TEXTO PARA LER:
--- --- ---
O Estado apoia existência destes Centros de Dia, mas as verbas não podem ser muito inferiores à despesa efetiva realizada, como hoje acontece e que exige às Instituições mobilização de recursos próprios
4-
Permanência em Lares de Idosos.
Quando esgotadas as modalidades referidas acima, o recurso aos lares deve ser encarado. O funcionamento dos lares deve ser profundamente alterado, com reforço de meios humanos e materiais, e acréscimo de comparticipações do Estado. Para uma maior eficácia do serviço prestado pelos Lares, e até redução de custos, é necessária uma tipologia diferente da actual, com a criação de Lares especializados.
4.1 Lares de 1º nível
Neste
tipo de lares deveriam estar instalados apenas idosos com razoável capacidade
de movimentação, sem demências profundas ou outras doenças do foro mental.
Nestes Lares deveriam existir equipas de assistência médica.
Fundamental é a existência de Animadores Culturais que promovem a participação ativa dos idosos: jogos, musica, arte de dizer e passeios e encontros com utentes de outros Lares.
4.2 Lares de 2º nível
Idosos acamados, com demências profundas, completamente dependentes deveriam ser colocados em Lares próprios com técnicos especializados. Para estes idosos seria necessário garantir um acompanhamento permanente.
4.3. Lares de 3º nível – cuidados continuados
Nestes Lares deveriam ser colocados idosos com doenças que necessitam de tratamento com técnicos especializados permanentes. E também idosos que foram sujeitos a intervenções em hospitais e que precisam de acompanhamento médico e de enfermagem até recuperarem em parte das suas doenças.
Todas estas modalidades de Lares, geridas por entidades públicas e privadas, particularmente IPSS, Misericórdias e entidades com ou sem fins lucrativos, deverão ser co-financiadas pelo Estado e, por isso, objeto de acções de auditoria e controlo de atividade.
5 A
situação dos lares ilegais
Proliferam, em Portugal Lares ilegais, onde, na maior parte dos casos, os idosos aí colocados vivem situações degradantes. Nem o Estado, nem outras entidades, podem «colocar a cabeça na areia» e ignorar estas situações, que todos sabemos existirem devido à grande procura dos familiares dos idosos. Havia que acompanhar estas situações e procurar criar todas as condições para eliminar o que está errado e promover as soluções adequadas.
--- --- ---
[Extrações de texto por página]
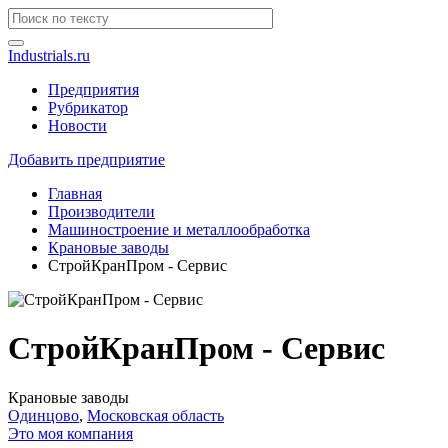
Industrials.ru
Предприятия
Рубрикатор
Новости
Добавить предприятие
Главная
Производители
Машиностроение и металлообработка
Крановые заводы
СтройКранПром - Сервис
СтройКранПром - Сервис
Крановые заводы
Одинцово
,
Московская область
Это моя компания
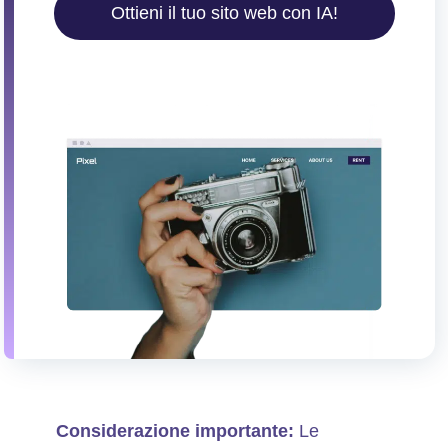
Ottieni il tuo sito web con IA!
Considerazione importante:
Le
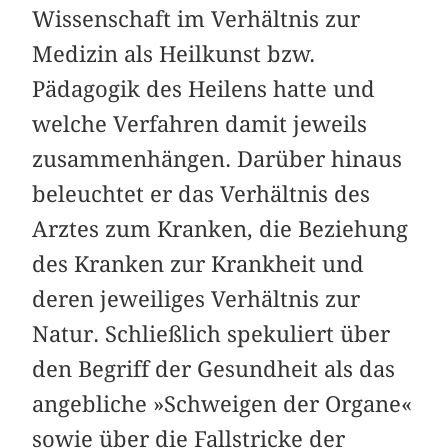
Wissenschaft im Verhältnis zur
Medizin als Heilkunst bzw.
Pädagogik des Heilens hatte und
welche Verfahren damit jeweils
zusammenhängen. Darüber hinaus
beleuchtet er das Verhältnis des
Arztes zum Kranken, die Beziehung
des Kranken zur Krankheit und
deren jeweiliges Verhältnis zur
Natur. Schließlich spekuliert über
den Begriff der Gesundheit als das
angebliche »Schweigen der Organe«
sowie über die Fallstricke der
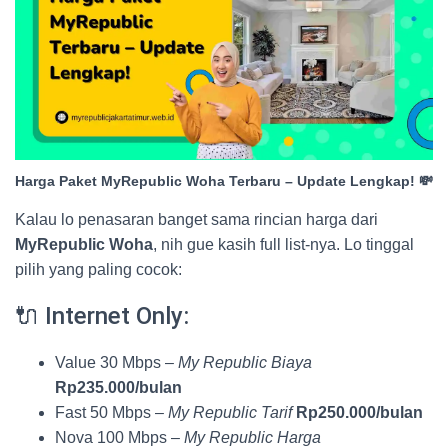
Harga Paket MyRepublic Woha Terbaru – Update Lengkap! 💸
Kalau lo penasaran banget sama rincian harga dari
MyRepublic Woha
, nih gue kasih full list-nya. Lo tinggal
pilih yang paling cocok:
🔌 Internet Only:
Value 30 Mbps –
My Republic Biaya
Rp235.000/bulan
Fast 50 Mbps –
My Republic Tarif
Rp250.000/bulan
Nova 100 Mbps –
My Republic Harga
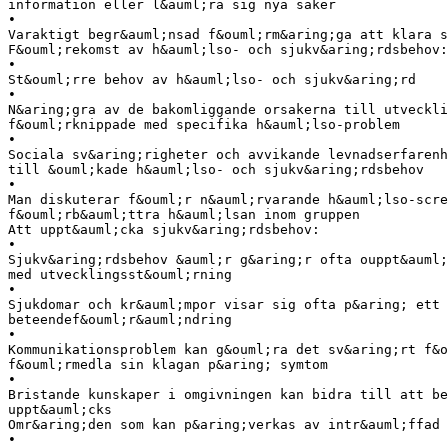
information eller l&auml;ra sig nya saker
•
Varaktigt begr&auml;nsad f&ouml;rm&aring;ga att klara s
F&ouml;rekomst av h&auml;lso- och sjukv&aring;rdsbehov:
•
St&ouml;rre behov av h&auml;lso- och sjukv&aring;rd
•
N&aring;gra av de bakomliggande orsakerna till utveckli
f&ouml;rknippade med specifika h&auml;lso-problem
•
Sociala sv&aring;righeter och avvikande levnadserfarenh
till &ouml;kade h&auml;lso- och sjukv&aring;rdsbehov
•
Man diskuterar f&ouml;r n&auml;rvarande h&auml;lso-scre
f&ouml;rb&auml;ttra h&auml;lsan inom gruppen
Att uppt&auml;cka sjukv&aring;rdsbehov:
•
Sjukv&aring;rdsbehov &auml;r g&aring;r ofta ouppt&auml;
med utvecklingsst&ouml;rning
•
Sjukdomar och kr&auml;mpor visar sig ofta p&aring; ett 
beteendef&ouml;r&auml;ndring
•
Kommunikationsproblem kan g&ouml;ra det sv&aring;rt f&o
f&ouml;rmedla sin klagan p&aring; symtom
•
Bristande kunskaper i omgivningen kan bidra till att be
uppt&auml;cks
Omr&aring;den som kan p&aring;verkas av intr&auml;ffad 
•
--- --- ---
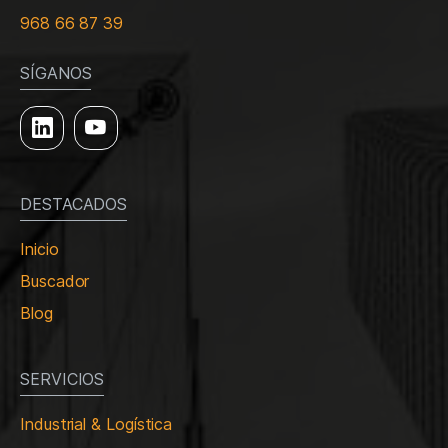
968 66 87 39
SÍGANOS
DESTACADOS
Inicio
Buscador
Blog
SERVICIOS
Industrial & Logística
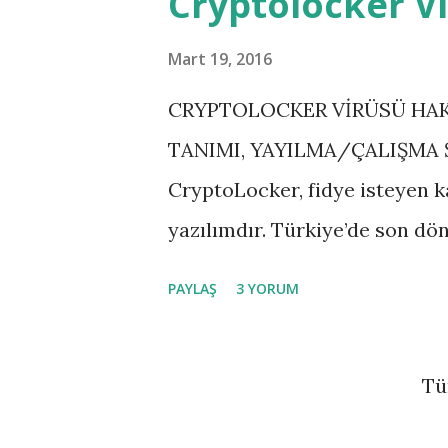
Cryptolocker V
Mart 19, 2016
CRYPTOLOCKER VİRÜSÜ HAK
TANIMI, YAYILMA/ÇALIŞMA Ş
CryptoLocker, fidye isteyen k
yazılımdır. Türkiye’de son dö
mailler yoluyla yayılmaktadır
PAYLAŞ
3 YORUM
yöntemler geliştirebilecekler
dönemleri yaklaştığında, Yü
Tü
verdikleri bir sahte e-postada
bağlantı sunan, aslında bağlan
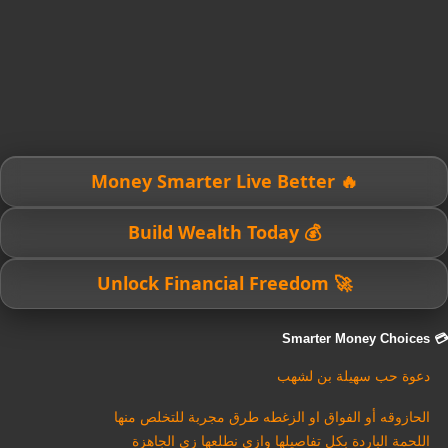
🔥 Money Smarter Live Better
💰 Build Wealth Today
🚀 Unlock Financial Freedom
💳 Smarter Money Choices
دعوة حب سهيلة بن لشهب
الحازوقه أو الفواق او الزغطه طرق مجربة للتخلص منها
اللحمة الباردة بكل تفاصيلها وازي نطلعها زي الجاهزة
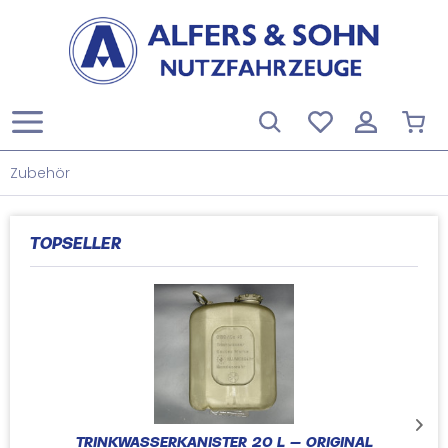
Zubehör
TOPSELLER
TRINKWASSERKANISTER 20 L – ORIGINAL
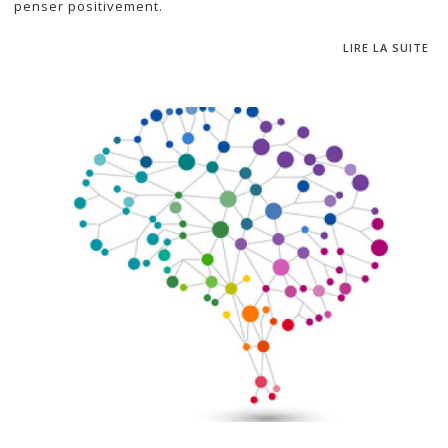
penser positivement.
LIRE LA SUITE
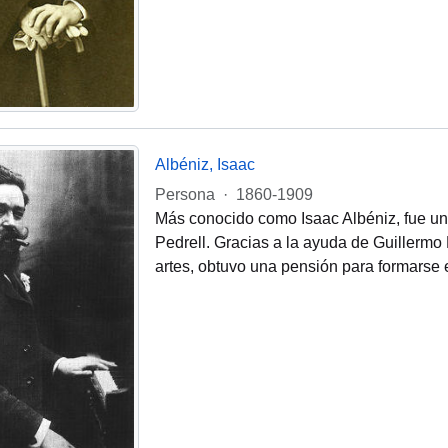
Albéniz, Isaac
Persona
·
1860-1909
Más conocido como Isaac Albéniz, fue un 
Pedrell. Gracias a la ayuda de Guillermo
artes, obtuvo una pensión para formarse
--- --- ---
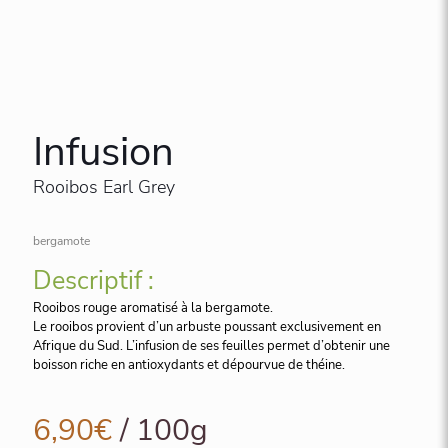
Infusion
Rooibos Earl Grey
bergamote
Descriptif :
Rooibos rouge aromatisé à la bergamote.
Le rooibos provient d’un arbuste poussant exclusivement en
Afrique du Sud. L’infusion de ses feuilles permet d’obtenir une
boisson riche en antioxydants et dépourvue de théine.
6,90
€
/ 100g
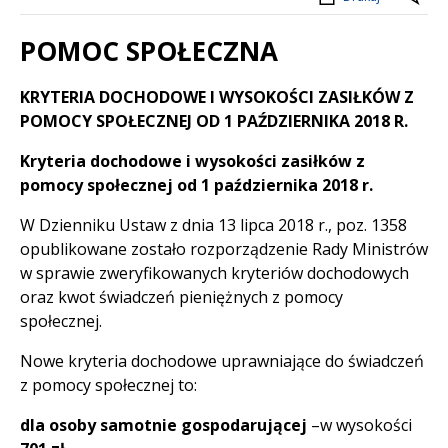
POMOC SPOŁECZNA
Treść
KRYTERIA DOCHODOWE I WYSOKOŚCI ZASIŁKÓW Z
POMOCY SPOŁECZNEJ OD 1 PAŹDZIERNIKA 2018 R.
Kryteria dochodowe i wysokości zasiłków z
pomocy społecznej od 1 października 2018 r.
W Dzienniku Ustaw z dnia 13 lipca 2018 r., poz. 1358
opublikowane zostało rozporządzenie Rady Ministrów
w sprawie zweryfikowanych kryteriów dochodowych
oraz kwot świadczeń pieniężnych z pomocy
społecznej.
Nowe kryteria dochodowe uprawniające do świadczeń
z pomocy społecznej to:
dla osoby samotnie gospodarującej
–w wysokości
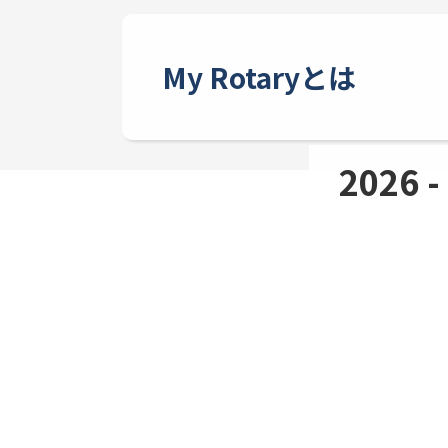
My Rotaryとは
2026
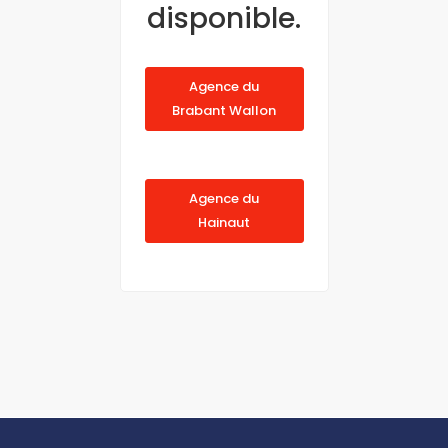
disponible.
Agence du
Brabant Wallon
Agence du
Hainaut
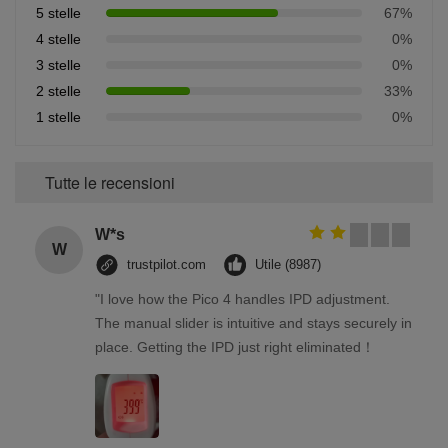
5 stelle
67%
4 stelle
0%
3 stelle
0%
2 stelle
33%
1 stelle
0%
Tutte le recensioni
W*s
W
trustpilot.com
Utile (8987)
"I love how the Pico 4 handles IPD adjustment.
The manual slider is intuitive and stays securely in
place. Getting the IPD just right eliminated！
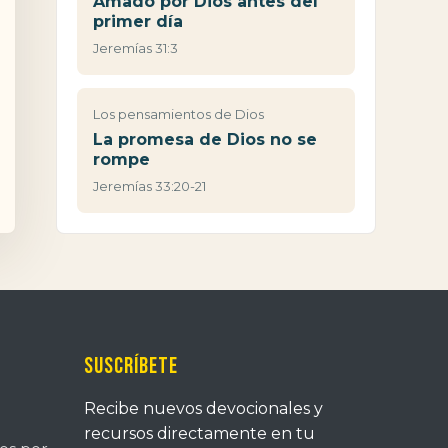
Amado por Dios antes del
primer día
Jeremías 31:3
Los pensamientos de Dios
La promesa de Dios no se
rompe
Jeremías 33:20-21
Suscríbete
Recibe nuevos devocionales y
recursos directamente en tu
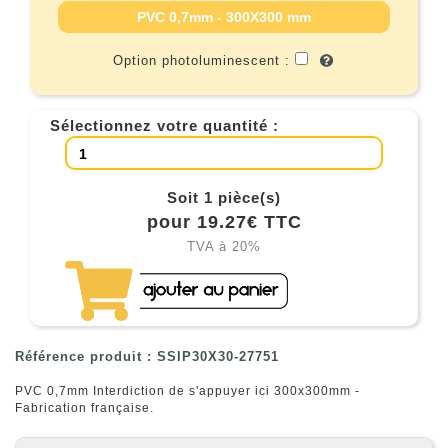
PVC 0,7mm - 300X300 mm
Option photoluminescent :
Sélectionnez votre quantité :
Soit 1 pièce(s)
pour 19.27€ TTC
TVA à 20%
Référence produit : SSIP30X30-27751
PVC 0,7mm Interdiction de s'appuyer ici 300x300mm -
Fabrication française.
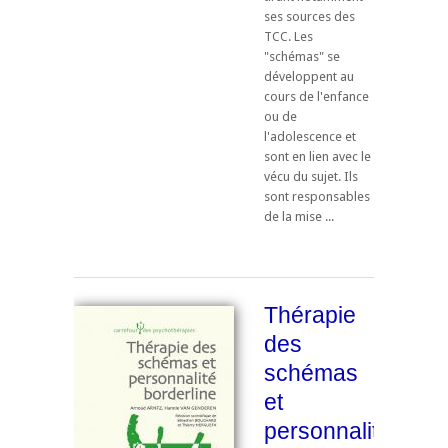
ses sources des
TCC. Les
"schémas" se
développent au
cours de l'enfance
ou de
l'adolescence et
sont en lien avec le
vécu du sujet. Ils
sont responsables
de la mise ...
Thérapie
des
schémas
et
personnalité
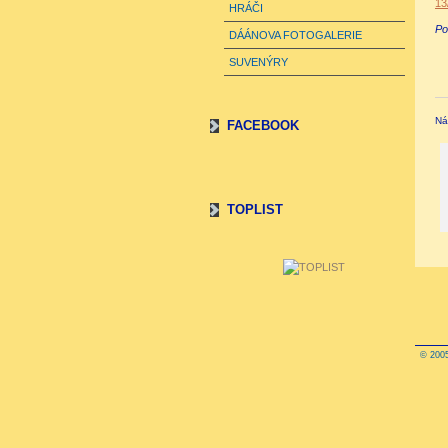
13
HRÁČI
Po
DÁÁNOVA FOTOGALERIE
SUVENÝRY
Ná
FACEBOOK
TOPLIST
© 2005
--- --- ---
O QUE FAZER: Reproduza sem alterações, do texto sobre os lares de idosos, tudo o que vai desde "Nestes Lares deveriam existir" até "de outros Lares.".

RESPOSTA AO PROBLEMA:
Nestes Lares deveriam existir equipas de assistência médica.
Fundamental é a existência de Animadores Culturais que promovem a participação ativa dos idosos: jogos, musica, arte de dizer e passeios e encontros com utentes de outros Lares.